> **WORK TO BE COMPLETED**:
Show every line of the material that follows in which the word "lines" occurs.
..............................
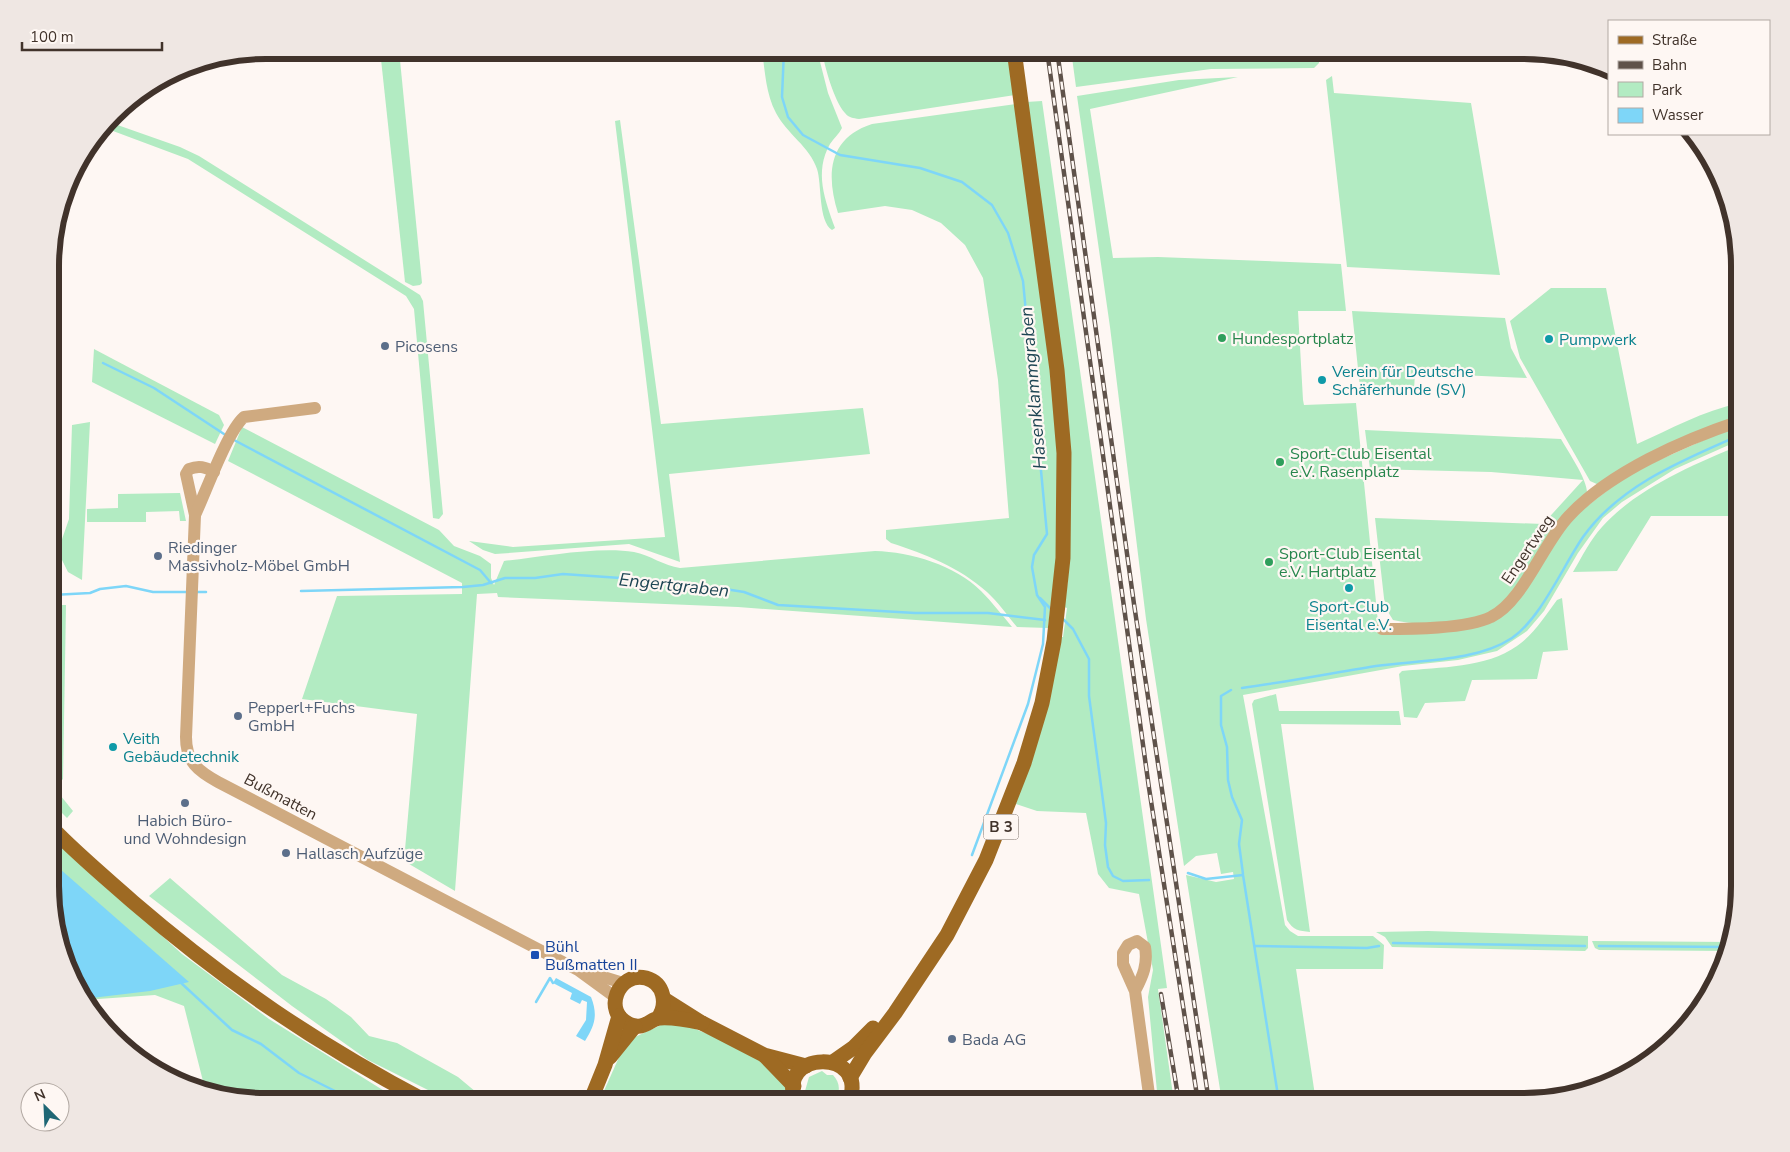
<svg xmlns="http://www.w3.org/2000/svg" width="1790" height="1152" viewBox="0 0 1790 1152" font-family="'Nunito Sans',sans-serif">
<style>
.green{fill:#b2ebc2}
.water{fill:#7ed6f8}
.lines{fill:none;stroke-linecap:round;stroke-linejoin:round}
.stream{stroke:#7ed6f8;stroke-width:2.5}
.minor{stroke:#cfaa80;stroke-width:12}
.major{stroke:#9e6a23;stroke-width:15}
.rail-casing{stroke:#5f524a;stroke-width:4.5}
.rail{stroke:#fef7f3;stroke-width:2.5;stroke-dasharray:8;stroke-linecap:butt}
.leisure-dot{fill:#2e9e5b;stroke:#fef7f3;stroke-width:2}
.culture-dot{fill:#0f9aa8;stroke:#fef7f3;stroke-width:2}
.service-dot{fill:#5c6f8a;stroke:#fef7f3;stroke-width:2}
.transit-dot{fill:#1a4fb4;stroke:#fef7f3;stroke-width:2}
.labels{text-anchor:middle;stroke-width:4.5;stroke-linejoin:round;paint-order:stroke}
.shield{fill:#fef7f3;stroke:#7a6e67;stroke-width:1}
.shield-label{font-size:15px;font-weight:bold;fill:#41332b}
.leisure-label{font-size:16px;fill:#27864d;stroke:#fef7f3;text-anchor:start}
.culture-label{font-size:16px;fill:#0d838f;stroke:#fef7f3;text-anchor:start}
.service-label{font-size:16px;fill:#4e5e75;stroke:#fef7f3;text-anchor:start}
.street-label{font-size:16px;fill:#41332b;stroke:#fef7f3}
.transit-label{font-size:16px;fill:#164399;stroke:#fef7f3;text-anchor:start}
.water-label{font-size:18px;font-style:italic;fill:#1d4553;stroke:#fef7f3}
.rim{fill:none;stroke:#41332b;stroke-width:6}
</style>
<rect width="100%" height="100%" fill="#fef7f3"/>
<g class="green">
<path d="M380,50H399L422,283L420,285L413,286L405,282Z"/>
<path d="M762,50H817L828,93L842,128C839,134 834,138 830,144C814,172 825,200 835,228L832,230C818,221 822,184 817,169C810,147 787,134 776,113C766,94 765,72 762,50Z"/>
<path d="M822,50H874L876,52L915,58L958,50H1009L1015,95L859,119C853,118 849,118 845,113C834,101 824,65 822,50Z"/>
<path d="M1071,50H1170L1319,57V63L1314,68L1211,69L1076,87Z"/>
<path d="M1332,76L1334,93L1471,103L1500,275L1347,267L1326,80Z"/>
<path d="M1238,77L1090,109L1113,258L1158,257L1341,264L1346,311H1298L1303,400L1304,405L1356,403L1379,632L1494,618L1568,521L1630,473L1740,424V440L1675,469L1622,502L1603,518L1578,553L1544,611L1527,631L1497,651L1458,660L1403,666L1243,695L1285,925L1290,931L1298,936H1373L1384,945L1383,969H1296L1316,1102H1222L1186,875L1216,882L1234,879L1233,872L1221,874L1217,853L1196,856L1184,866L1146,619L1110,327L1077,96L1179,80Z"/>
<path d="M1042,101L1167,988L1158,989L1174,1102H1158L1148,997L1153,970L1139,894L1109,888L1098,874L1086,813L1037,811L1016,804L1060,637H1063L1067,608L1064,607L1068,579L1026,102Z"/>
<path d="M1016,104L1049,350L1057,433L1059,537L1048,628L1017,627C1007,615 998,602 987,592C959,567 925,554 891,543L886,539V530L1009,518L998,380L983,278L965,245L941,223L912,210L885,206L838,213C826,175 828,138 872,124Z"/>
<path d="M620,120L661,424L863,408L870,454L669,474L680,562L629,544L495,554L483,550L469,541L513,547L665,537L615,121Z"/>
<path d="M109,122L180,147L199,156L420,295L423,301L443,514L439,519L433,518L414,309L406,296L188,159L105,128Z"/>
<path d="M1551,288H1606L1637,444C1671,429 1702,411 1740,403V418L1599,485L1590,481L1520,358L1510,321Z"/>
<path d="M1352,311L1505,318L1511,348L1527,378L1415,373L1414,390L1360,388Z"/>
<path d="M94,349L219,415L224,425L215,444L92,382Z"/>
<path d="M90,422L82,580L68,572L62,560L61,542L69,519L72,425Z"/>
<path d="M242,427L439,530L454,546L480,556L491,564V578L494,585L504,561C541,557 598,546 634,552C650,555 664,566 680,568L875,551C911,552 955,565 981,591C992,602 1002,615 1012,627L738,607L498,597L497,593L477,594L455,891L404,861L417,714L302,699L337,596L462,594V583L228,461Z"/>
<path d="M1365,430L1561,439C1568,452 1589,481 1587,495C1568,520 1518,598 1494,610C1468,624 1421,627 1393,620L1385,607L1375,518L1543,524L1583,480L1491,472L1370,469Z"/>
<path d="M1740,445V471L1729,473L1731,510H1740V516H1651L1617,571L1573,572C1582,557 1590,540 1602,527C1637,488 1693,465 1740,445Z"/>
<path d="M180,493L186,521H180L179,511L146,512V522H87V509L118,508V494Z"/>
<path d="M1562,598L1568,650L1543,652L1537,679L1472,680L1465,701L1425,703L1417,718L1404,717L1399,674L1402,671C1440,667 1486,668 1517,646C1534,634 1545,616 1557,600Z"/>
<path d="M52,605H66L63,780L52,770Z"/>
<path d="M1276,694L1279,711H1399L1401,725L1281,724L1310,932C1299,931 1293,930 1287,920L1252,704L1254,700Z"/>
<path d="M52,785L73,811L67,818L52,803Z"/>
<path d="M52,836L182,954L269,1019L402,1102H265L206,1093L184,1006L155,995L84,1000L52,914Z"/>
<path d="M170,878L282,975L326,999L351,1017L369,1036L397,1043L458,1077L488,1102H452L368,1060L292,1006L149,896Z"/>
<path d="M1428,931L1588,936V948L1585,951L1392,947L1385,937L1376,932Z"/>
<path d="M1592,941L1731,942L1730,951L1599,950L1595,948Z"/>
<path d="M661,1025H685L723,1040L755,1057L785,1084L790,1102H599L624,1046L635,1037Z"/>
<path d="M822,1071L827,1075H833C841,1084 840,1092 835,1102H811L805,1091L809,1077Z"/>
<path d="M531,1091L556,1102H519Z"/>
</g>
<g class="water">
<path d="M52,862L189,982L150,991L83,999L52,914Z"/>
<path d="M556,978L591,997C598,1015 595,1025 585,1041L576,1036L586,1020L587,1002L582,1000L580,1004L570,999L572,993L553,983Z"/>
</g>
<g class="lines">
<g class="stream">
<path d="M784,50L782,97L788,117L803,135L840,155L920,168L962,182L992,205L1008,233L1023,281L1047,534L1034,555L1032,567L1037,595L1045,607L1043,644L1028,704L972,855"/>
<path d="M103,363L154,388L227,436"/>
<path d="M234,440L480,570L491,583"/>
<path d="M301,591L463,587L483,585L505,578H535L563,574L678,582L712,590L725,589L744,592L778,605L915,613H988L1045,620"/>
<path d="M195,592H206"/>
<path d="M52,595L90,593L100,589L126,586L153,592H187"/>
<path d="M1040,598L1052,610"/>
<path d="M1062,618L1073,629L1089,659V696L1106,823L1105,845L1108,867L1113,876L1123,881L1149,880"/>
<path d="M1242,688C1287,682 1331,673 1376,666C1418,660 1476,662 1512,638C1541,618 1563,566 1583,537C1620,485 1683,460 1740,435"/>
<path d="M1231,690L1221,696V725L1227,747L1228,780L1232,797L1242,820L1239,844L1243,874"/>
<path d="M1188,873L1206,879L1243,875L1279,1102"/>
<path d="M1393,943L1585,946"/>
<path d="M1255,946L1367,948L1379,946"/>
<path d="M1599,946L1730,947"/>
<path d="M180,982L232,1030L261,1044L299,1073L357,1102"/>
<path d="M536,1002L550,978L553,983"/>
</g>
<g class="minor">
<path d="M214,472C205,467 199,465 189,469L186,474L195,515L186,737C186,762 198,771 218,782L578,970L615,997"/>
<path d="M195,515C206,492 227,432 244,417L315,408"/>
<path d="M1382,629C1410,629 1467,629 1491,617C1523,602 1543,543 1569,516C1610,472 1683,440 1740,421"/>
<path d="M587,972L623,983"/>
<path d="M1135,991C1143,976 1148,964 1145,947L1137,941L1128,945L1123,953V964L1135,991L1150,1102"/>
<path d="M852,1092L863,1102"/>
</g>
<g class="major">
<path d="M52,828C77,854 106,878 133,902C227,983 317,1044 427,1102"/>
<path d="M664,999L702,1023L764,1055L806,1066"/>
<path d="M658,1018C668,1004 664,983 646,978C618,971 602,1012 629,1024C645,1031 649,1019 660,1018C674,1017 688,1020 702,1023"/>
<path d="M765,1056L794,1086"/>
<path d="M610,1057L635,1026"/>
<path d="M833,1062L853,1048L873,1028"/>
<path d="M850,1078L865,1053L895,1013L947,935L986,860L1024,763L1042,703L1054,641L1063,558L1064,453L1057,370L1014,50"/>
<path d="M590,1102L605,1065L619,1016"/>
<path d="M796,1102C774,1050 870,1047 849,1102"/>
</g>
<g class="rail-casing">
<g id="rail">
<path d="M1047,50L1149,788L1198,1102"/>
<path d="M1057,50L1134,604L1209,1102"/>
<path d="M1161,994L1179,1102"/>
</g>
</g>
<use href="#rail" class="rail"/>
</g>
<g class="leisure-dot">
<circle cx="1222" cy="338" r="5"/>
<circle cx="1280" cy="462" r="5"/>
<circle cx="1269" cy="562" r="5"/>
</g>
<g class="culture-dot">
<circle cx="1549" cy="339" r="5"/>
<circle cx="1322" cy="380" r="5"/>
<circle cx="1349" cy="588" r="5"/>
<circle cx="113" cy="747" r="5"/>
</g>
<g class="service-dot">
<circle cx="385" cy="346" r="5"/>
<circle cx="158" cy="556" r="5"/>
<circle cx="238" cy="716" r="5"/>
<circle cx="185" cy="803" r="5"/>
<circle cx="286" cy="853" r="5"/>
<circle cx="952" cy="1039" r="5"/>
</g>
<rect class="transit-dot" x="530" y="950" width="10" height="10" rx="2.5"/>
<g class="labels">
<rect class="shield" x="983.5" y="814.5" width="35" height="25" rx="4"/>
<g class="shield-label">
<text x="1001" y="832">B 3</text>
</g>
<g class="leisure-label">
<text x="1232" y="344">Hundesportplatz</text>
<text x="1290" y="459">Sport-Club Eisental<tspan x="1290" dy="18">e.V. Rasenplatz</tspan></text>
<text x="1279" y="559">Sport-Club Eisental<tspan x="1279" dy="18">e.V. Hartplatz</tspan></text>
</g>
<g class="culture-label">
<text x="1559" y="345">Pumpwerk</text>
<text x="1332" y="377">Verein für Deutsche<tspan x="1332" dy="18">Schäferhunde (SV)</tspan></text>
<text x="1349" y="612" text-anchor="middle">Sport-Club<tspan x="1349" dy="18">Eisental e.V.</tspan></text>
<text x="123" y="744">Veith<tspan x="123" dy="18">Gebäudetechnik</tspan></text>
</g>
<g class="service-label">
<text x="395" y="352">Picosens</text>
<text x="168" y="553">Riedinger<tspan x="168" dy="18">Massivholz-Möbel GmbH</tspan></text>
<text x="248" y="713">Pepperl+Fuchs<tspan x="248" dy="18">GmbH</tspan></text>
<text x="185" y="826" text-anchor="middle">Habich Büro-<tspan x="185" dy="18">und Wohndesign</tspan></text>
<text x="296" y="859">Hallasch Aufzüge</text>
<text x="962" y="1045">Bada AG</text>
</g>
<g class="street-label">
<text transform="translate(1527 549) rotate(-56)" y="6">Engertweg</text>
<text transform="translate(281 796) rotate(28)" y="6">Bußmatten</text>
</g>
<g class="transit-label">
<text x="545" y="952">Bühl<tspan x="545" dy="18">Bußmatten II</tspan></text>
</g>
<g class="water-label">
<text transform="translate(1033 388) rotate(-95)" y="6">Hasenklammgraben</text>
<text transform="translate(674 585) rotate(6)" y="6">Engertgraben</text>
</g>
</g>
<path d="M0 0H1790V1152H0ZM266 59H1524A207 207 0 0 1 1731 266V886A207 207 0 0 1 1524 1093H266A207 207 0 0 1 59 886V266A207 207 0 0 1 266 59Z" fill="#efe7e3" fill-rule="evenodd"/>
<path class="rim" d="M266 59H1524A207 207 0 0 1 1731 266V886A207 207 0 0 1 1524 1093H266A207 207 0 0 1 59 886V266A207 207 0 0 1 266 59Z"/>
<rect x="1608" y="20" width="162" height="115" fill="#fef7f3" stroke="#b2a9a3"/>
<rect x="1618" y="36" width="25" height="8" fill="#9e6a23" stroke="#b2a9a3"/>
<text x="1652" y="45" font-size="15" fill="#41332b">Straße</text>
<rect x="1618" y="61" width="25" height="8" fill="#5f524a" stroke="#b2a9a3"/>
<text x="1652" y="70" font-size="15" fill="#41332b">Bahn</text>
<rect x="1618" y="82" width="25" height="15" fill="#b2ebc2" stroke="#b2a9a3"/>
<text x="1652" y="95" font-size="15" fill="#41332b">Park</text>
<rect x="1618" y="108" width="25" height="15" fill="#7ed6f8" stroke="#b2a9a3"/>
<text x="1652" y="120" font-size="15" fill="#41332b">Wasser</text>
<g transform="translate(45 1107) rotate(336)"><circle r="24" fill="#fef7f3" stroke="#b2a9a3"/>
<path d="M0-4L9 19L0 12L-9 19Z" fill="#1f6775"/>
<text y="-8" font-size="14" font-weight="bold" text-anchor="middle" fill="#41332b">N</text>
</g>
<path d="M22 42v8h140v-8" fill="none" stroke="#41332b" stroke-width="2.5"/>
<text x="30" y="42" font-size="15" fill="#41332b" stroke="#fef7f3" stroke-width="4" paint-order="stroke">100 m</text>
</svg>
..............................
> **OUTPUT BELOW**:
.lines{fill:none;stroke-linecap:round;stroke-linejoin:round}
<g class="lines">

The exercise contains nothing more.